▸ REQUIRED WORK:
Each line below with the word "YADEA" needs to be copied.

RECORDS FOR THIS EXERCISE section start

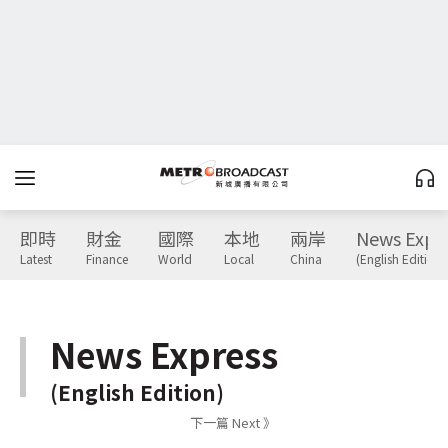
即時
財金
國際
本地
兩岸
News Expr
Latest
Finance
World
Local
China
(English Edition)
News Express
(English Edition)
下一篇 Next 》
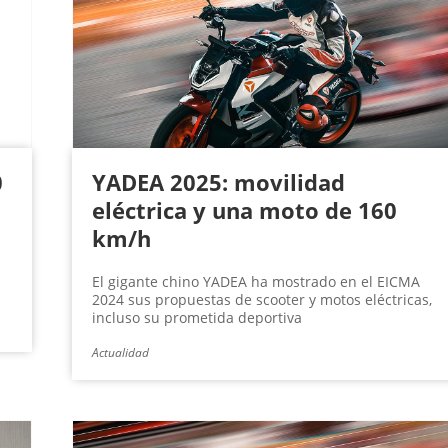
0
YADEA 2025: movilidad
eléctrica y una moto de 160
km/h
El gigante chino YADEA ha mostrado en el EICMA
2024 sus propuestas de scooter y motos eléctricas,
incluso su prometida deportiva
Actualidad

RECORDS FOR THIS EXERCISE section end

▸ PROBLEM SOLUTION:
YADEA 2025: movilidad
El gigante chino YADEA ha mostrado en el EICMA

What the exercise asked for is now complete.